1. A method for encoding multiple time-domain audio signals as side information that can be used for decoding and separating the multiple time-domain audio signals from a mixture of said multiple time-domain audio signals, said method comprising:
random sampling and quantizing each of the multiple time-domain audio signals; and
encoding the sampled and quantized multiple time-domain audio signals as said side information.
2. The method according to claim 1, wherein the random sampling uses a predefined pseudo-random pattern.
3. The method according to claim 1, wherein the mixture of multiple time-domain audio signal is progressively encoded as it arrives.
4. The method according to claim 1, further comprising steps of determining which source is silent at which time periods, and encoding the determined information in said side information.
5. A method for decoding a mixture of multiple audio signals, comprising
receiving or retrieving, from storage or any data source, a mixture of said multiple audio signals; and
generating multiple estimated audio signals that approximate said multiple audio signals from side information associated with said mixture of multiple audio signals,
wherein said method comprises:
decoding and demultiplexing the side information comprising randomly sampled quantized time-domain samples of each of the multiple audio signals;
generating said multiple estimated audio signals using said quantized samples of each of the multiple audio signals.

> Provided data:
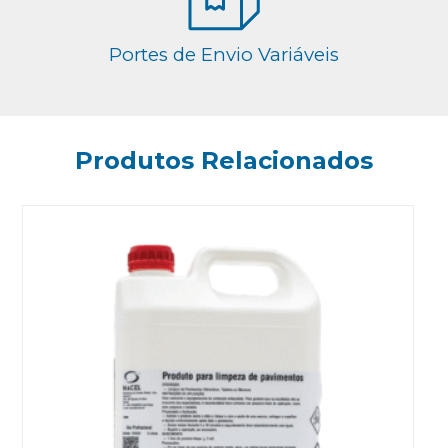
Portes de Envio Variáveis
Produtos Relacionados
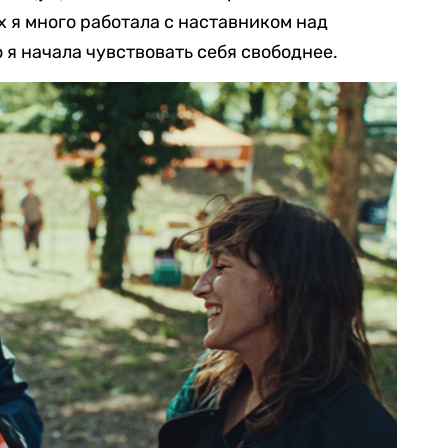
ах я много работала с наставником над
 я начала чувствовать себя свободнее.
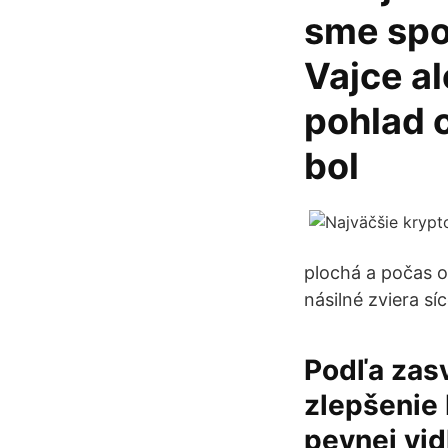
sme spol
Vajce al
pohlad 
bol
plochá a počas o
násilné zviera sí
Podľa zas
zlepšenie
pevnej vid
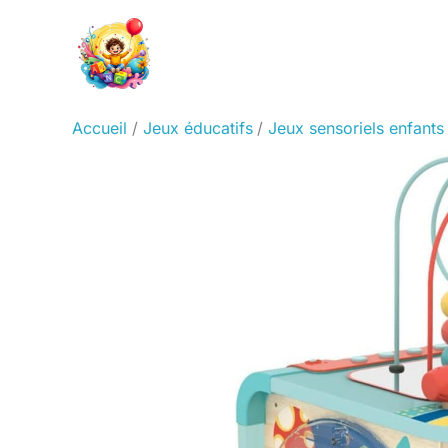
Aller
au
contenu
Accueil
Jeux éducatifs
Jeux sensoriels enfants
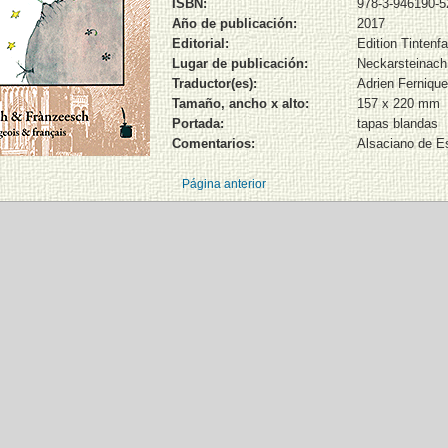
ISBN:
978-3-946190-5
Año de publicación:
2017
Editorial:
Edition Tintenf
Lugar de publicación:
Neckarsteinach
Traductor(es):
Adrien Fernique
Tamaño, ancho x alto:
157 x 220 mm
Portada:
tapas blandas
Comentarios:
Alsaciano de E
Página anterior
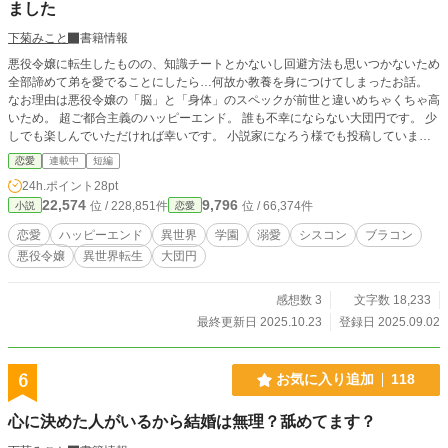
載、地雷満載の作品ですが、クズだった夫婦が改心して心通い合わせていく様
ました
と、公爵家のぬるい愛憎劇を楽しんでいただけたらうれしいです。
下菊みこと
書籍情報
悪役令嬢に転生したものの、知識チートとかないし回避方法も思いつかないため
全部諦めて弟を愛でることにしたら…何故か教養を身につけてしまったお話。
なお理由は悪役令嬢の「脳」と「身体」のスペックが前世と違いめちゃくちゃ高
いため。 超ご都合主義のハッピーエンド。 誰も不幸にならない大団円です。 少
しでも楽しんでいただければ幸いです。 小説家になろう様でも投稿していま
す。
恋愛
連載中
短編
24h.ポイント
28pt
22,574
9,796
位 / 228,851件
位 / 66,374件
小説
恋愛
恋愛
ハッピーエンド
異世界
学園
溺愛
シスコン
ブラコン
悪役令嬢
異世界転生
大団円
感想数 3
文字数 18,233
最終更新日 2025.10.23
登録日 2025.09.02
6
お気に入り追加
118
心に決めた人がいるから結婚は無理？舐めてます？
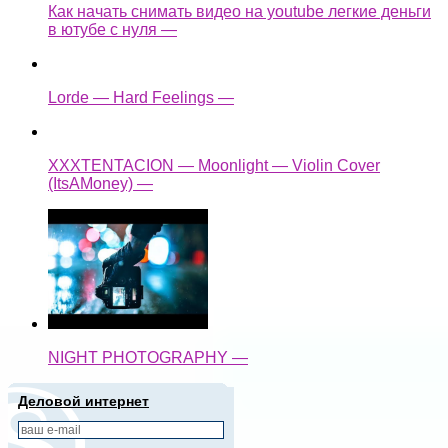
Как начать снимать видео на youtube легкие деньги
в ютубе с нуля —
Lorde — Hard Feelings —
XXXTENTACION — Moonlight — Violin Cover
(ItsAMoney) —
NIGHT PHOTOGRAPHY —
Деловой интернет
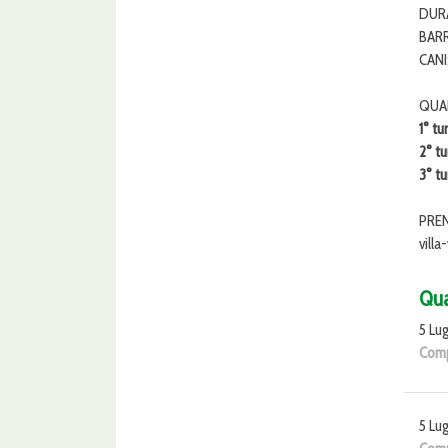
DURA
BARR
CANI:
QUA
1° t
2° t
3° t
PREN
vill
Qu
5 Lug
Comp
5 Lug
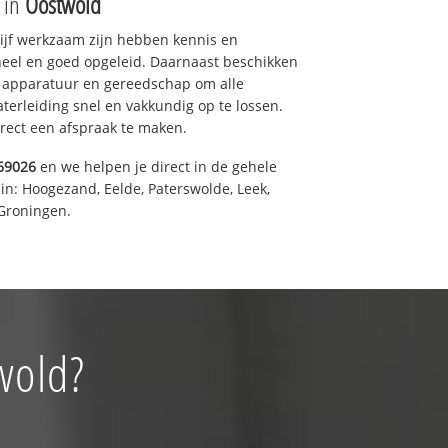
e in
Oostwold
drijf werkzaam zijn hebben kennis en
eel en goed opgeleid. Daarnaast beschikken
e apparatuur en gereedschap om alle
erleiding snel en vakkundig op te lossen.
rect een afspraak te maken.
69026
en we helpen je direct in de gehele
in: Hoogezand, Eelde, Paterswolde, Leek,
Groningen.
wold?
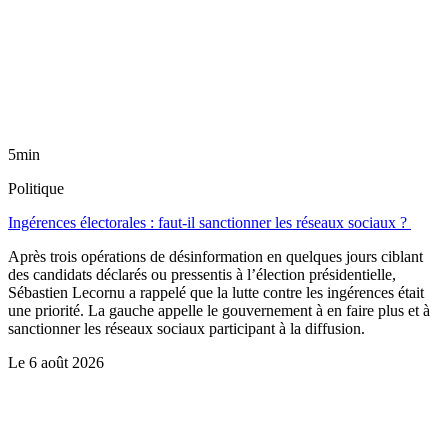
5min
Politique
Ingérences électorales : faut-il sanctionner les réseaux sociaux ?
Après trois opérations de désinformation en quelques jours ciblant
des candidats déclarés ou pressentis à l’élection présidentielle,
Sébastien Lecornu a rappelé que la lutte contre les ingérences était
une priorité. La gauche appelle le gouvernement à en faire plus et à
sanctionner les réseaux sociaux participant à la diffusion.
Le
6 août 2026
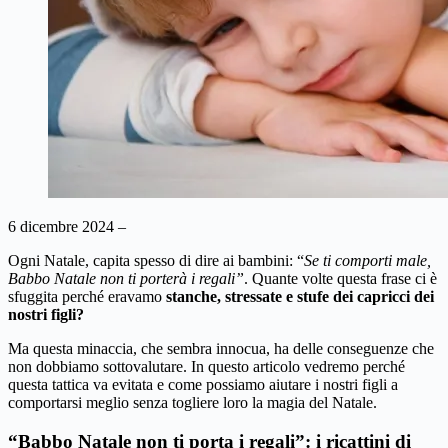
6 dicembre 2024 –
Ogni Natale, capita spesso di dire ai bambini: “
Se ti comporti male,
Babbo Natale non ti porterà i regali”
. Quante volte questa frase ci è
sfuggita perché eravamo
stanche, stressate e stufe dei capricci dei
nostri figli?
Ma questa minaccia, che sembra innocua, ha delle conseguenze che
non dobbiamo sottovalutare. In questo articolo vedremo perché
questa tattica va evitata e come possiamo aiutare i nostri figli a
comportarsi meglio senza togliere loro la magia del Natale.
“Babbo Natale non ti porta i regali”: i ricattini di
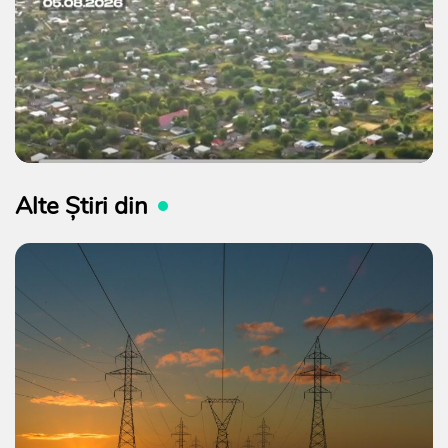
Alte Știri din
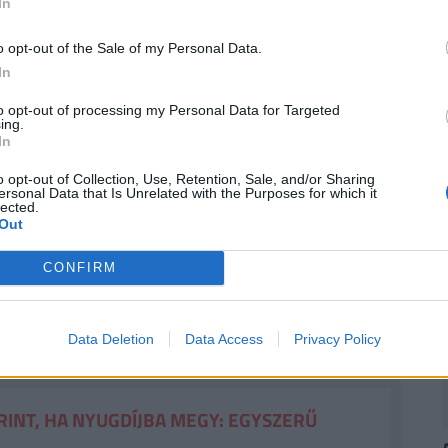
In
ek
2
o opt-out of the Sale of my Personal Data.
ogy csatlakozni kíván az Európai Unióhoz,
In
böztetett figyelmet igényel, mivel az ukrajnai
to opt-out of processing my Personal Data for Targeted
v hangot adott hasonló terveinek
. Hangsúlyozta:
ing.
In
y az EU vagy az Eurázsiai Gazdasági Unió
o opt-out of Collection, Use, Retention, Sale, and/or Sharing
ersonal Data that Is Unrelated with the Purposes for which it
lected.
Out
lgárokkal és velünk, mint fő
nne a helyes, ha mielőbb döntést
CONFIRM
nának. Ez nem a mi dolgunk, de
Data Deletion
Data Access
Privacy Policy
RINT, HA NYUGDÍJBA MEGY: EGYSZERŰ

> Task to carry out: Please retype the passage of the patent claims starting with "1. A method" and going on through "predefined pseudo-random pattern.", keeping every word and mark unchanged.

> Your solution:
1. A method for encoding multiple time-domain audio signals as side information that can be used for decoding and separating the multiple time-domain audio signals from a mixture of said multiple time-domain audio signals, said method comprising:
random sampling and quantizing each of the multiple time-domain audio signals; and
encoding the sampled and quantized multiple time-domain audio signals as said side information.
2. The method according to claim 1, wherein the random sampling uses a predefined pseudo-random pattern.